Of all the lines in the entries below, give again exactly those starting at the line containing "47: (508, 460, 0.71)" and ending at the line containing "51: (677, 468, 0.76)", both ends included, and no others.

══════════

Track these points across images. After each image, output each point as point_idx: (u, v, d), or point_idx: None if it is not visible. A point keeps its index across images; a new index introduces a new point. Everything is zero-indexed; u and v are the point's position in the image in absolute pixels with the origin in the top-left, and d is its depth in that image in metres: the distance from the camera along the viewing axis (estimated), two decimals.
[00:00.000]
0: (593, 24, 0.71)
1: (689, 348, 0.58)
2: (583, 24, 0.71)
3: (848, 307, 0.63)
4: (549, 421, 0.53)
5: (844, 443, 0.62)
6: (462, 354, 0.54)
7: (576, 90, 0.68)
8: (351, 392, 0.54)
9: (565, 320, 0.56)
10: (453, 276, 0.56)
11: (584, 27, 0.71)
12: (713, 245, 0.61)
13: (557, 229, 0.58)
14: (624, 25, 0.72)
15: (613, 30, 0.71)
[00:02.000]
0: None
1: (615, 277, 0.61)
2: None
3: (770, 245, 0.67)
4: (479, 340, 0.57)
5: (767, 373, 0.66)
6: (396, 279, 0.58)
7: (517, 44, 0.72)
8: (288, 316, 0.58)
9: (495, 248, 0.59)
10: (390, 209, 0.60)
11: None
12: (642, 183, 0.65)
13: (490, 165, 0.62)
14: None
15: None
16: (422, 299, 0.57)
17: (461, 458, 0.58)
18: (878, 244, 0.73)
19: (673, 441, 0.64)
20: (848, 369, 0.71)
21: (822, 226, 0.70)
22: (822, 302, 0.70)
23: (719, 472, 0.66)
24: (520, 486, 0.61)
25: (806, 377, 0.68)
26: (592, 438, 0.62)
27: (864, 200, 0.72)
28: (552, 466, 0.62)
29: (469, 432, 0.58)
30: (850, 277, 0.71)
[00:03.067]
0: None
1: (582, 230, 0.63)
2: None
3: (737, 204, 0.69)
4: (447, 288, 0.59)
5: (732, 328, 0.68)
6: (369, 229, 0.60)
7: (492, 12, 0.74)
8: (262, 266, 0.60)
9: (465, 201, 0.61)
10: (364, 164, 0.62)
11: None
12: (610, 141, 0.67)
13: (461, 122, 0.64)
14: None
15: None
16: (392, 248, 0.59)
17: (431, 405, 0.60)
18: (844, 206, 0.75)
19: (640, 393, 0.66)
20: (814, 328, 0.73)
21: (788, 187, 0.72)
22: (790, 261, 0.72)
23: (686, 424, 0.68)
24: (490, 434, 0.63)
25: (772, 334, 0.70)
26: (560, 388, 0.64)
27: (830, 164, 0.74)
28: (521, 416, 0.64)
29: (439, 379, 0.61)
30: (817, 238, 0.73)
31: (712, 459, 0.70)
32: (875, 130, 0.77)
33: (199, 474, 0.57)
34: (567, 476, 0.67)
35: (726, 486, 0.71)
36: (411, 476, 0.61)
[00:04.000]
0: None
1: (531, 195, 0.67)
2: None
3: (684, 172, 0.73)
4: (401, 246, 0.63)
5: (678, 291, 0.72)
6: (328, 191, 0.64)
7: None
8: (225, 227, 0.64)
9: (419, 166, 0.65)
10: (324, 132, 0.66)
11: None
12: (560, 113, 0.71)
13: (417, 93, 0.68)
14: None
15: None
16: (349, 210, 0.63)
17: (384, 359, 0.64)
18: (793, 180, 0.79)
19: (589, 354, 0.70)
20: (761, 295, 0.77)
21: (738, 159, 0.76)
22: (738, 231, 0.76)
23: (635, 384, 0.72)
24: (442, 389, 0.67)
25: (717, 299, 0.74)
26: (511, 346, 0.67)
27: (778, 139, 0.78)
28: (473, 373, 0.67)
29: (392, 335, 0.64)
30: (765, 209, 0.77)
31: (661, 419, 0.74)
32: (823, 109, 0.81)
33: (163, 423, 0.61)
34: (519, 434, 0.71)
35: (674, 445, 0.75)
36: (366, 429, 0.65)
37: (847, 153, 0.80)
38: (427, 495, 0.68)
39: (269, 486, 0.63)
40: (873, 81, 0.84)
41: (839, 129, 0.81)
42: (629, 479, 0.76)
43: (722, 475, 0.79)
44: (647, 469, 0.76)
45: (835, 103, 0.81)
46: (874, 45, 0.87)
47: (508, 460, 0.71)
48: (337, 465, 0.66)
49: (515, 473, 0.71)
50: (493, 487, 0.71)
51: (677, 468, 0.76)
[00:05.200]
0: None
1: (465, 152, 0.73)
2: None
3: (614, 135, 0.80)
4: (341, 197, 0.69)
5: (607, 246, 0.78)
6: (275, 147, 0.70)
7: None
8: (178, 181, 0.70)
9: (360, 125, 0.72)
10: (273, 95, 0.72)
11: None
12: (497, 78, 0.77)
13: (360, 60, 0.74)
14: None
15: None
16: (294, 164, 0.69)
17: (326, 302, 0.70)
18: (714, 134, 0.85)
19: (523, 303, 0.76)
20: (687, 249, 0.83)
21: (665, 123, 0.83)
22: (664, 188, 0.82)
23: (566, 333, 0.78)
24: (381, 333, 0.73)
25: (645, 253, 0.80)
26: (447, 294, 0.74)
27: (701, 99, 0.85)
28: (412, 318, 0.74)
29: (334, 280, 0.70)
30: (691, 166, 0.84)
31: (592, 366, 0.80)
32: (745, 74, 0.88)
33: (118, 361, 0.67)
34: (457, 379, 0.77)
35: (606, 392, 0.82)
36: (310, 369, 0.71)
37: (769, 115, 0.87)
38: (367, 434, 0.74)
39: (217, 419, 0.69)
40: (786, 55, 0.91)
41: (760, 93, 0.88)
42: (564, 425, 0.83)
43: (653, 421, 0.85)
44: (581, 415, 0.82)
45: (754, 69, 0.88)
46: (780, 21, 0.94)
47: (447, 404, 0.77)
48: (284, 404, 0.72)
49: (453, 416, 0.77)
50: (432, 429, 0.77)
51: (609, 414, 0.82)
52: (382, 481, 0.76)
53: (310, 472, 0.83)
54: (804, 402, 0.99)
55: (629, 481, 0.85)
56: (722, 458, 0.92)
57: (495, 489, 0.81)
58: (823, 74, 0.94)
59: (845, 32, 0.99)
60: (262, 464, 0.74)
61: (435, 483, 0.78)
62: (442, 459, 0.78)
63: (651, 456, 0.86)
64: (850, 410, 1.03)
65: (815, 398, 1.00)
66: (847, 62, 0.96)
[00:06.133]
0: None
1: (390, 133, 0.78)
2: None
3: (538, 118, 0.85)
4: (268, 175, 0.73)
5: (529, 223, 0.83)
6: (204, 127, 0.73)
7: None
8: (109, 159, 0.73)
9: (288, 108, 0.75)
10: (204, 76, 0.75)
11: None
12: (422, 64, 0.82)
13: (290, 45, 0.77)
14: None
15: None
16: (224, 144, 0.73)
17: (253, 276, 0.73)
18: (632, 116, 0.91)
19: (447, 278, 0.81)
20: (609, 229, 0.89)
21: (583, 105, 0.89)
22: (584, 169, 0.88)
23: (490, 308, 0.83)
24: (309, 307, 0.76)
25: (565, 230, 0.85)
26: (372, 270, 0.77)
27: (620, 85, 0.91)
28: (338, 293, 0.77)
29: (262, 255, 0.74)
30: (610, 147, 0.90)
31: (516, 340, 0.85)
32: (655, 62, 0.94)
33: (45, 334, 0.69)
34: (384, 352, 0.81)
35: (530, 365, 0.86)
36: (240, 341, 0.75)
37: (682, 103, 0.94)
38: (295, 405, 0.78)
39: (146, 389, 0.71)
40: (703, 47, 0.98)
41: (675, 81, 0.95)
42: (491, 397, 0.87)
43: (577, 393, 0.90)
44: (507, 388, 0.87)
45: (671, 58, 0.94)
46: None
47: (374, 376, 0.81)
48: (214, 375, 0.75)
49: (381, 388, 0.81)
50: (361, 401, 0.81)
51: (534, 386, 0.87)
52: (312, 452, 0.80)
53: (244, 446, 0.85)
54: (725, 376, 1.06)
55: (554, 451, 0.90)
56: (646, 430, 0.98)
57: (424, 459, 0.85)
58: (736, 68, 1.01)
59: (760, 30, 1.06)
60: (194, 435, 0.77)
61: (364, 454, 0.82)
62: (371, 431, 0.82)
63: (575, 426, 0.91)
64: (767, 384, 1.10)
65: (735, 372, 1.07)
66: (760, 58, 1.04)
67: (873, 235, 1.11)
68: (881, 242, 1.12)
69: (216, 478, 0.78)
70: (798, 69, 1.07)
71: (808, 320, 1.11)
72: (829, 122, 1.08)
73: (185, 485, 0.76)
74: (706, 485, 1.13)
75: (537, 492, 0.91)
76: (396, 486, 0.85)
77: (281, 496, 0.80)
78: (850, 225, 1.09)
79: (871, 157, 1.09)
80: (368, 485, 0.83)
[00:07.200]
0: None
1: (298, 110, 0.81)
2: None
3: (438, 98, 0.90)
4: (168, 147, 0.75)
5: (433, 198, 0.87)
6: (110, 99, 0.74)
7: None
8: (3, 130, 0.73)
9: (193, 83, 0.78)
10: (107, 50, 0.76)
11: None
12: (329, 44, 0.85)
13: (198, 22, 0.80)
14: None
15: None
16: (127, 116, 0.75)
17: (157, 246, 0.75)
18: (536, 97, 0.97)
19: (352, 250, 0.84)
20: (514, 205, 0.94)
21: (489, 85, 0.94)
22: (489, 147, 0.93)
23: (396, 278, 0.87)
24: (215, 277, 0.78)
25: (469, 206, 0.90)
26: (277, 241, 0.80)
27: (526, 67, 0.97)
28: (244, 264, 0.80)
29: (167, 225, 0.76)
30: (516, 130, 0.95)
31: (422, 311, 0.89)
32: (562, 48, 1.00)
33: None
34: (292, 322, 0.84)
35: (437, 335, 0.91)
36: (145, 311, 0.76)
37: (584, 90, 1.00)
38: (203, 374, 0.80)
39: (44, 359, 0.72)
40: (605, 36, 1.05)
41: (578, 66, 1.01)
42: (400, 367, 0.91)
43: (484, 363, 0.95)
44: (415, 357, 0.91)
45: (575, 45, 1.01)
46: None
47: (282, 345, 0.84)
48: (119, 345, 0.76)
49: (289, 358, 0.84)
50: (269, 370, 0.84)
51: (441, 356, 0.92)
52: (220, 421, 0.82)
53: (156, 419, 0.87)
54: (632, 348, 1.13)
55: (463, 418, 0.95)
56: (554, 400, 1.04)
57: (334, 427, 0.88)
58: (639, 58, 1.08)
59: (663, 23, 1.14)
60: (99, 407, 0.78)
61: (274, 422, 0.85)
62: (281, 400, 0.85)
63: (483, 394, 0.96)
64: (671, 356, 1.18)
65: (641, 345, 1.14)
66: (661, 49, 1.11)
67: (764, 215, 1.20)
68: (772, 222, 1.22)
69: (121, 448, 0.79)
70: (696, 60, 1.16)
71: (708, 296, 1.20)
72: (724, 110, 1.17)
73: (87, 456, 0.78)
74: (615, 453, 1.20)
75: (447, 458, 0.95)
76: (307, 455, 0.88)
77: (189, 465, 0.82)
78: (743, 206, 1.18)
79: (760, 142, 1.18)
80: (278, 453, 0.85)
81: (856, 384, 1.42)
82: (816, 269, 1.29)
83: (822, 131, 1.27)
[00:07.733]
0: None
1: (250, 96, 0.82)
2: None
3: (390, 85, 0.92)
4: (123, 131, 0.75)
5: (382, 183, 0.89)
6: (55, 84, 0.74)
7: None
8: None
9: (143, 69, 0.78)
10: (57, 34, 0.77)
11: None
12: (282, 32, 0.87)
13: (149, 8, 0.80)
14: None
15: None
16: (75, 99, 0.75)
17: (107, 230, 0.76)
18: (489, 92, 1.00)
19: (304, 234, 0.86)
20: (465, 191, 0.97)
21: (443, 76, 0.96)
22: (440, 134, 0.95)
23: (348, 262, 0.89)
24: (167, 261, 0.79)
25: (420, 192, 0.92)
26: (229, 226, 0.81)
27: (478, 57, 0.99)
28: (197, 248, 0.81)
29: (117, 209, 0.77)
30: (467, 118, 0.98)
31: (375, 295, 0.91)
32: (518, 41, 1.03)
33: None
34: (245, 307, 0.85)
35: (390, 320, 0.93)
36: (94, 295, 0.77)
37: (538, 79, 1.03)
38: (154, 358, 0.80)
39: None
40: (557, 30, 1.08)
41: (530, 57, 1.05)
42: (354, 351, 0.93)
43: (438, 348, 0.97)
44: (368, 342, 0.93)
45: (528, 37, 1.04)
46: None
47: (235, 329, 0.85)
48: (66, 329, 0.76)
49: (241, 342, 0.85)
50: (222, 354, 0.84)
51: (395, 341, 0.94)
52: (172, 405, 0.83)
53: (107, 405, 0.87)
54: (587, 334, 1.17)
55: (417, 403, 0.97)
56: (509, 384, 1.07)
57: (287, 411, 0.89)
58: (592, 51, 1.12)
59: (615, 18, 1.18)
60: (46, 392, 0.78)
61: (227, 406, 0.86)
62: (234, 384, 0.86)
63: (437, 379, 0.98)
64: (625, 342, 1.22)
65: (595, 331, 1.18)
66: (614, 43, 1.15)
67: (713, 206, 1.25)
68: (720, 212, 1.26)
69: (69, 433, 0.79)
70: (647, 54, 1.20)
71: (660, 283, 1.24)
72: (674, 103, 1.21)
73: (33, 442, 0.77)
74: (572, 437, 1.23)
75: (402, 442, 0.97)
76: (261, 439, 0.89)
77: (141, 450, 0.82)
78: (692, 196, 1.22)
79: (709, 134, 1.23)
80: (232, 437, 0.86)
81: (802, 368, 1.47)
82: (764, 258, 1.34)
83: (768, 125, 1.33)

══════════

RESPONSE TO THE TASK
47: (508, 460, 0.71)
48: (337, 465, 0.66)
49: (515, 473, 0.71)
50: (493, 487, 0.71)
51: (677, 468, 0.76)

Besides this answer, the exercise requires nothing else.